* _SOURCE MATERIAL_
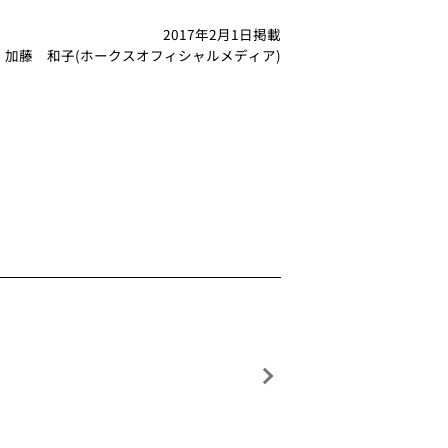
2017年2月1日掲載
加藤 和子(ホークスオフィシャルメディア)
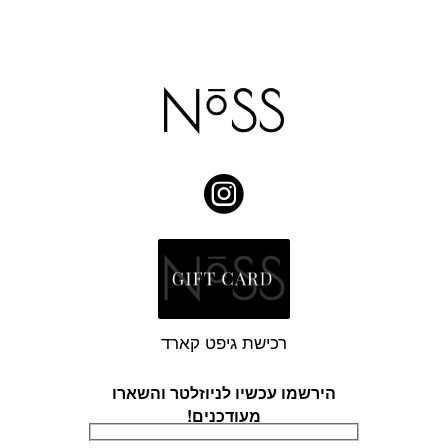
רכישת גיפט קארד
הירשמו עכשיו לניוזלטר והשארו
מעודכנים!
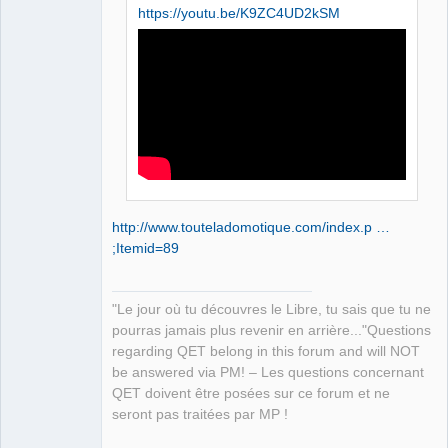
https://youtu.be/K9ZC4UD2kSM
QElectroTech
Team
Manager,
Developer,
Packager
Offline
http://www.touteladomotique.com/index.p …
;Itemid=89
"Le jour où tu découvres le Libre, tu sais que tu ne
pourras jamais plus revenir en arrière..."Questions
regarding QET belong in this forum and will NOT
be answered via PM! – Les questions concernant
QET doivent être posées sur ce forum et ne
seront pas traitées par MP !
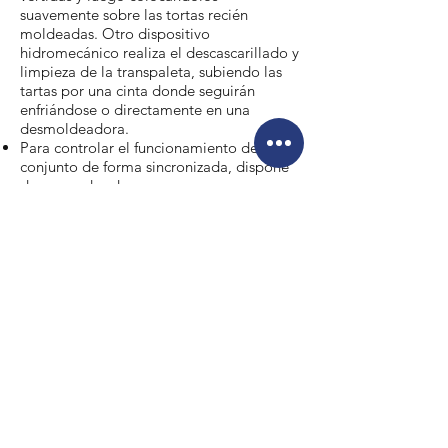
suavemente sobre las tortas recién
moldeadas. Otro dispositivo
hidromecánico realiza el descascarillado y
limpieza de la transpaleta, subiendo las
tartas por una cinta donde seguirán
enfriándose o directamente en una
desmoldeadora.
Para controlar el funcionamiento del
conjunto de forma sincronizada, dispone
de un cuadro de
Automatización/Seguridad con hardware
y software actualizado con tecnología
industria 4.0, pudiendo así tener acceso a
todos los parámetros del proceso y
trazabilidad.
Cumple con las normas de seguridad
NR10 y NR12.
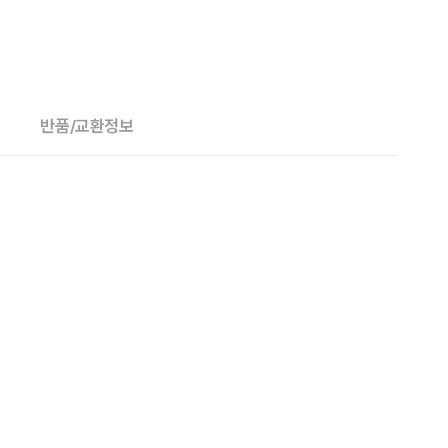
반품/교환정보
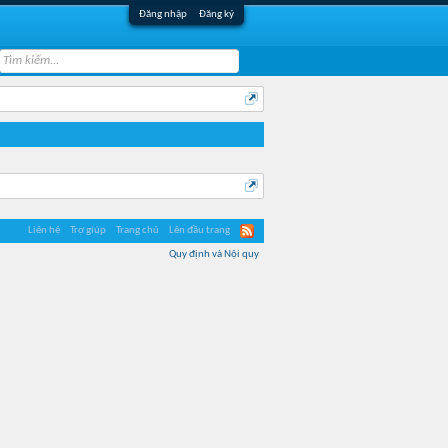
Đăng nhập
Đăng ký
Liên hệ
Trợ giúp
Trang chủ
Lên đầu trang
Quy định và Nội quy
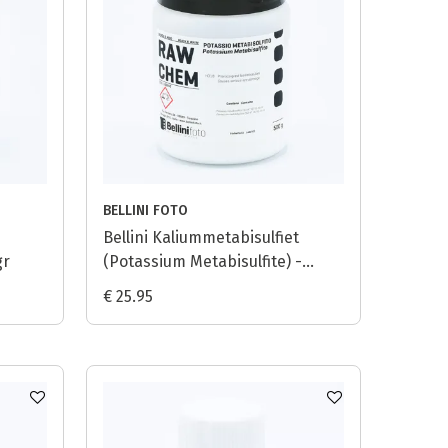
BELLINI FOTO
Bellini Kaliummetabisulfiet
gr
(Potassium Metabisulfite) -
500gr
€ 25.95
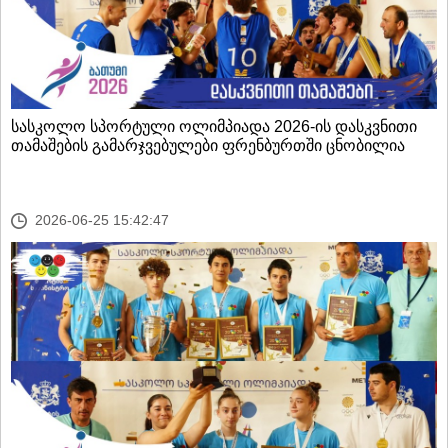
სასკოლო სპორტული ოლიმპიადა 2026-ის დასკვნითი
თამაშების გამარჯვებულები ფრენბურთში ცნობილია
2026-06-25 15:42:47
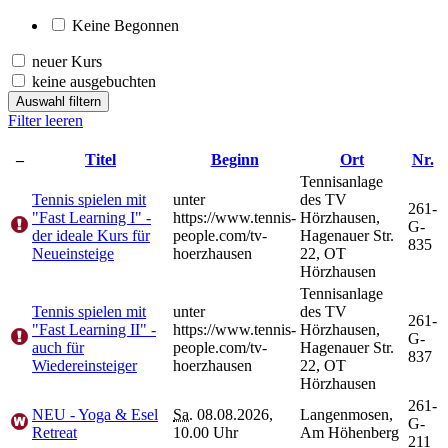
Keine Begonnen
neuer Kurs
keine ausgebuchten
Auswahl filtern
Filter leeren
–
Titel
Beginn
Ort
Nr.
Tennisanlage
Tennis spielen mit
unter
des TV
261-
"Fast Learning I" -
https://www.tennis-
Hörzhausen,
G-
der ideale Kurs für
people.com/tv-
Hagenauer Str.
835
Neueinsteige
hoerzhausen
22, OT
Hörzhausen
Tennisanlage
Tennis spielen mit
unter
des TV
261-
"Fast Learning II" -
https://www.tennis-
Hörzhausen,
G-
auch für
people.com/tv-
Hagenauer Str.
837
Wiedereinsteiger
hoerzhausen
22, OT
Hörzhausen
261-
NEU - Yoga & Esel
Sa.
08.08.2026,
Langenmosen,
G-
Retreat
10.00 Uhr
Am Höhenberg
211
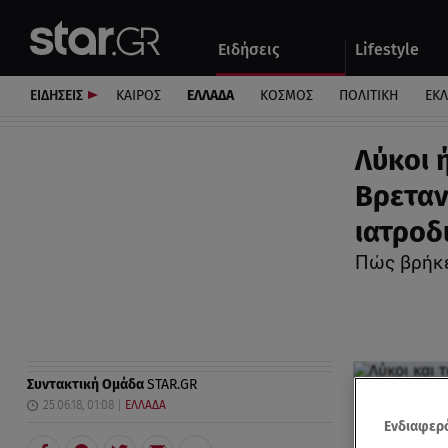
Αθλητικά
Quiz
Ειδήσεις
Lifestyle
Αυτοκίνητο
ΕΙΔΗΣΕΙΣ
ΚΑΙΡΟΣ
ΕΛΛΑΔΑ
ΚΟΣΜΟΣ
ΠΟΛΙΤΙΚΗ
ΕΚ
Λύκοι 
Βρεταν
ιατροδ
Πώς βρήκε
Συντακτική Ομάδα
STAR.GR
25.06.18, 01:08
ΕΛΛΑΔΑ
Ενδιαφερό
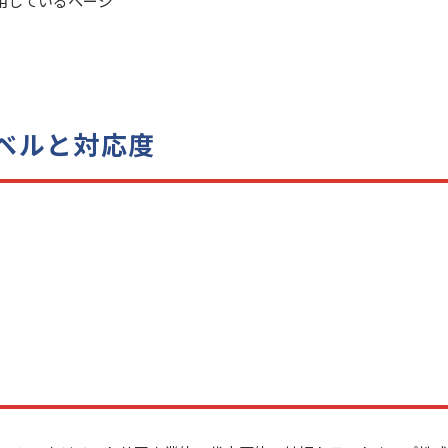
使用しているページ
ベルと対応度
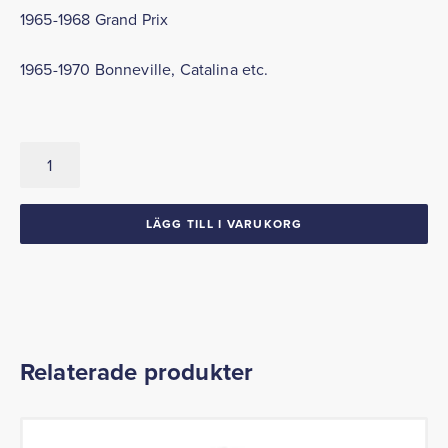
1965-1968 Grand Prix
1965-1970 Bonneville, Catalina etc.
Handbromswire,
Bak
mängd
LÄGG TILL I VARUKORG
Relaterade produkter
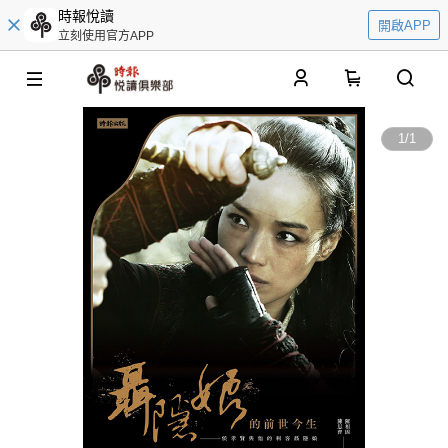
時報悅讀
開啟APP
立刻使用官方APP
0
1
/
1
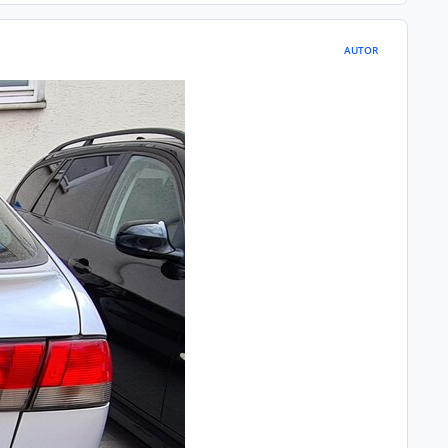
AUTOR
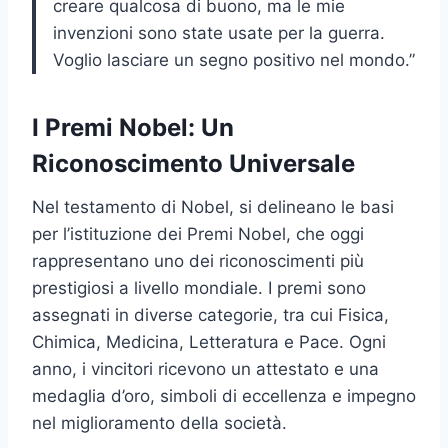
creare qualcosa di buono, ma le mie
invenzioni sono state usate per la guerra.
Voglio lasciare un segno positivo nel mondo.”
I Premi Nobel: Un
Riconoscimento Universale
Nel testamento di Nobel, si delineano le basi
per l’istituzione dei Premi Nobel, che oggi
rappresentano uno dei riconoscimenti più
prestigiosi a livello mondiale. I premi sono
assegnati in diverse categorie, tra cui Fisica,
Chimica, Medicina, Letteratura e Pace. Ogni
anno, i vincitori ricevono un attestato e una
medaglia d’oro, simboli di eccellenza e impegno
nel miglioramento della società.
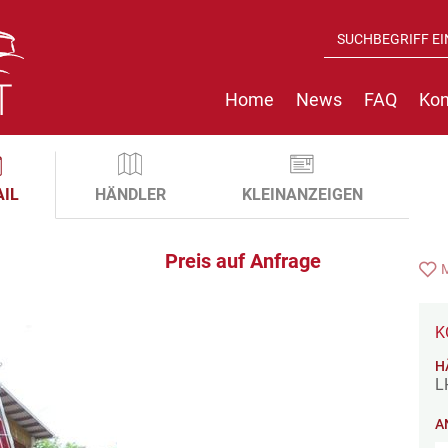
Home
News
FAQ
Kon
AIL
HÄNDLER
KLEINANZEIGEN
Preis auf Anfrage
K
H
L
A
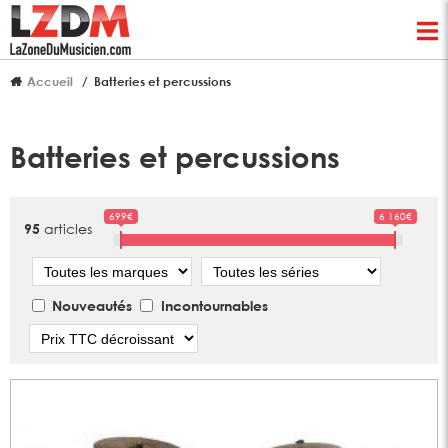
Accueil
Batteries et percussions
Batteries et percussions
699€
6 160€
articles
95
Marque
Série
Nouveautés
Incontournables
Tri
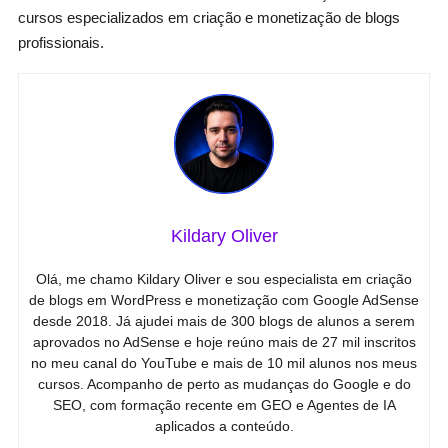
cursos especializados em criação e monetização de blogs
profissionais.
Kildary Oliver
Olá, me chamo Kildary Oliver e sou especialista em criação
de blogs em WordPress e monetização com Google AdSense
desde 2018. Já ajudei mais de 300 blogs de alunos a serem
aprovados no AdSense e hoje reúno mais de 27 mil inscritos
no meu canal do YouTube e mais de 10 mil alunos nos meus
cursos. Acompanho de perto as mudanças do Google e do
SEO, com formação recente em GEO e Agentes de IA
aplicados a conteúdo.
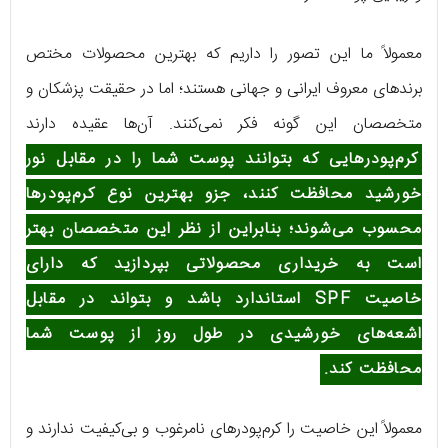
معمولاً ما این تصور را داریم که بهترین محصولات مختص
برندهای معروف ایرانی و جهانی هستند؛ اما در حقیقت پزشکان و
متخصصان این گونه فکر نمی‌کنند. آن‌ها عقیده دارند
کرم‌پودرهایی که بتوانند پوست شما را در مقابل نور
خورشید محافظت کنند، جزو بهترین نوع کرم‌پودرها
محسوب می‌شوند؛ بنابراین از نظر این متخصصان بهتر
است به خریداری محصولاتی بپردازید که دارای
خاصیت SPF استاندارد باشد و بتواند در مقابل
اشعه‌های خورشیدی در طول روز از پوست شما
محافظت کند.
معمولاً این خاصیت را کرم‌پودرهای نامرغوب و بی‌کیفیت ندارند و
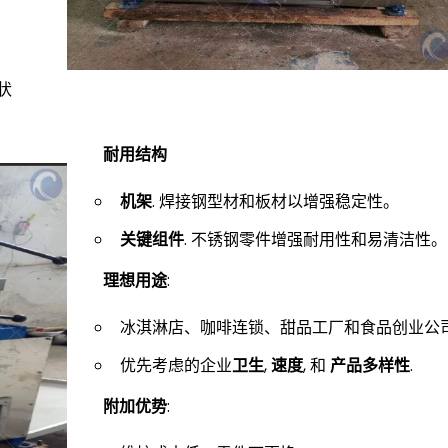
状
耐用结构
机架
. 焊接钢型材和板材以增强稳定性。
关键组件
. 不锈钢零件增强耐用性和易清洁性。
理想用途
:
冰淇淋店、咖啡连锁、甜品工厂和食品创业公
优先考虑​的企业
卫生
, ​
速度
, 和 ​
产品多样性
.
附加优势
:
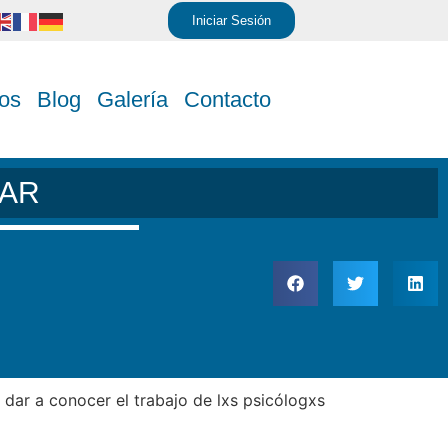
Iniciar Sesión
os
Blog
Galería
Contacto
TAR
y dar a conocer el trabajo de lxs psicólogxs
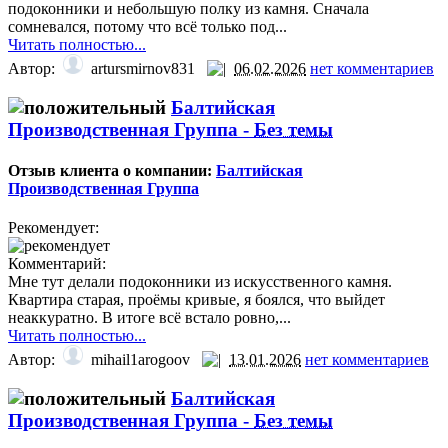
подоконники и небольшую полку из камня. Сначала
сомневался, потому что всё только под...
Читать полностью...
Автор:
artursmirnov831
06.02.2026
нет комментариев
Балтийская
Производственная Группа -
Без темы
Отзыв клиента о компании:
Балтийская
Производственная Группа
Рекомендует:
Комментарий:
Мне тут делали подоконники из искусственного камня.
Квартира старая, проёмы кривые, я боялся, что выйдет
неаккуратно. В итоге всё встало ровно,...
Читать полностью...
Автор:
mihail1arogoov
13.01.2026
нет комментариев
Балтийская
Производственная Группа -
Без темы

* _PROMPT_
Which lines in the records contain the word "خاصیت"? Copy each one.

* _RESPONSE_
خاصیت SPF استاندارد باشد و بتواند در مقابل
معمولاً این خاصیت را کرم‌پودرهای نامرغوب و بی‌کیفیت ندارند و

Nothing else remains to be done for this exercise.